Conservatism Collapses in the Emergency Room

A column I’ve just posted on Firedog Lake takes Sen. John McCain and the Bush administration to task for failing to address one of the most critical failings of our health care system: our overstressed urban hospitals.

It was one of the elephants in the room when McCain rolled out his health care plan last week, which emphasized a wacky free-market fundamentalism as the solution to our health insurance crisis. This week, the House Government Affairs and Oversight Committee exposed the elephant during a two-day series of hearings on what might happen in seven key cities if there were a disaster comparable to the 1994 train bombing in Madrid, Spain.

The results of the survey show that none of the hospitals surveyed in the seven cities had sufficient emergency care capacity to respond to an attack generating the number of casualties that occurred in Madrid. The Level I trauma centers surveyed had no room in their emergency rooms to treat a sudden influx of victims. They had virtually no free intensive care unit beds within their hospital complex. And they did not have enough regular inpatient beds to handle the less severely injured victims. The shortage of capacity was particularly acute in Los Angeles and Washington, D.C.

What this means is that hospital emergency rooms often aren’t equipped to properly handle the day-to-day needs of their communities, much less the burdens of a natural disaster or a terrorist attack. And while the hearing did not explore this in detail, this problem is compounded in communities where a large percentage of the patients are low-income and uninsured.

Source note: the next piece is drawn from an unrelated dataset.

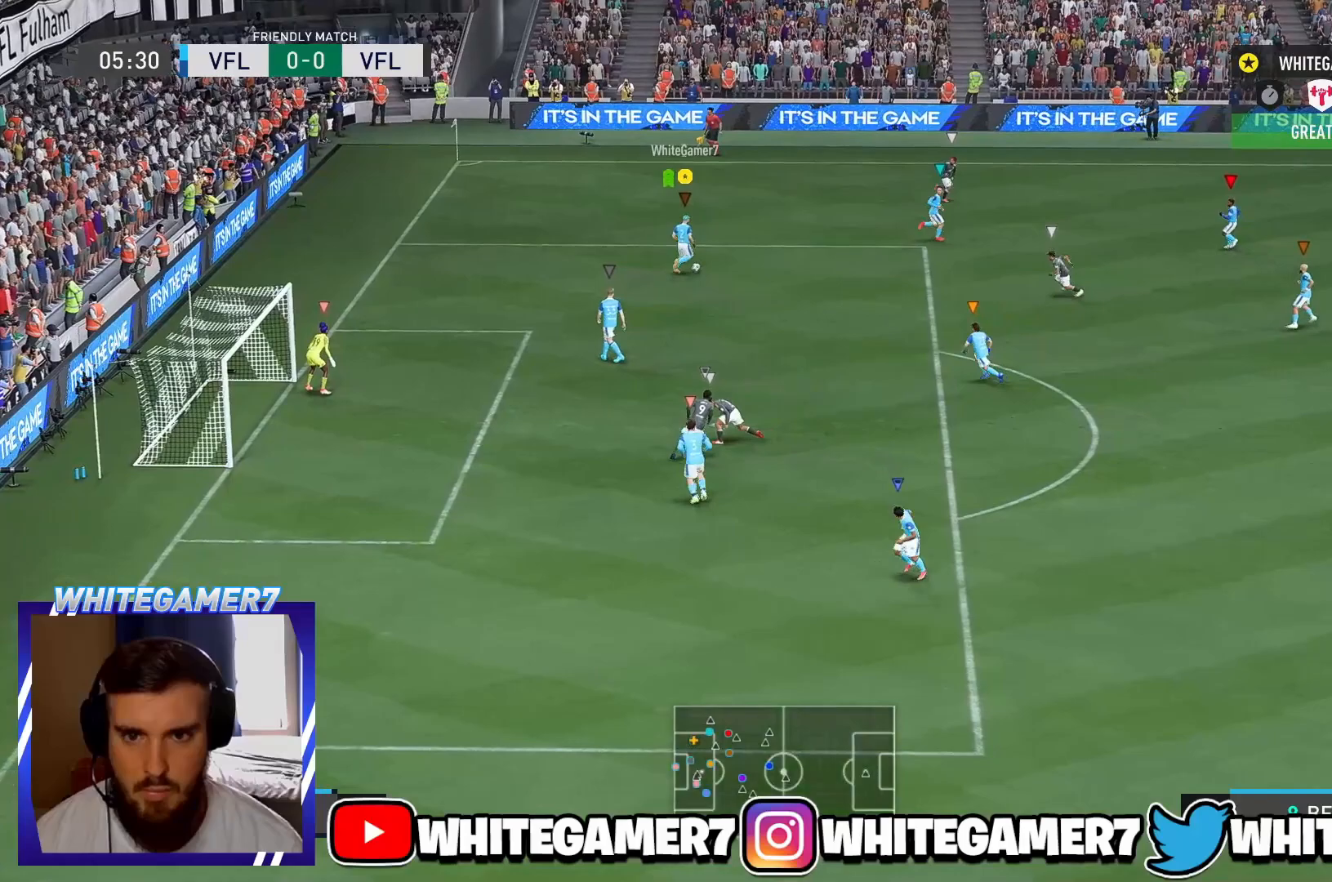
{"buttons": [], "left_stick": "up-right", "events": []}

The committee released the report to highlight the damage that could be caused by Bush administration changes in Medicaid reimbursements, a significant share of hospital income. These hospitals are already pinched by reimbursement rates from both government and private insurers that do not fully compensate them for the cost of care, as well as by the millions of uninsured and underinsured patients that use the hospital facilities as a primary care facility because they do not have a doctor.

This is a complicated problem, but it is one that has been made worse, not better, under the conservative regime of the past seven years. We need progressive health care experts to add to the debate the best ideas for fixing our health care infrastructure as well as guaranteeing access to that system to everyone.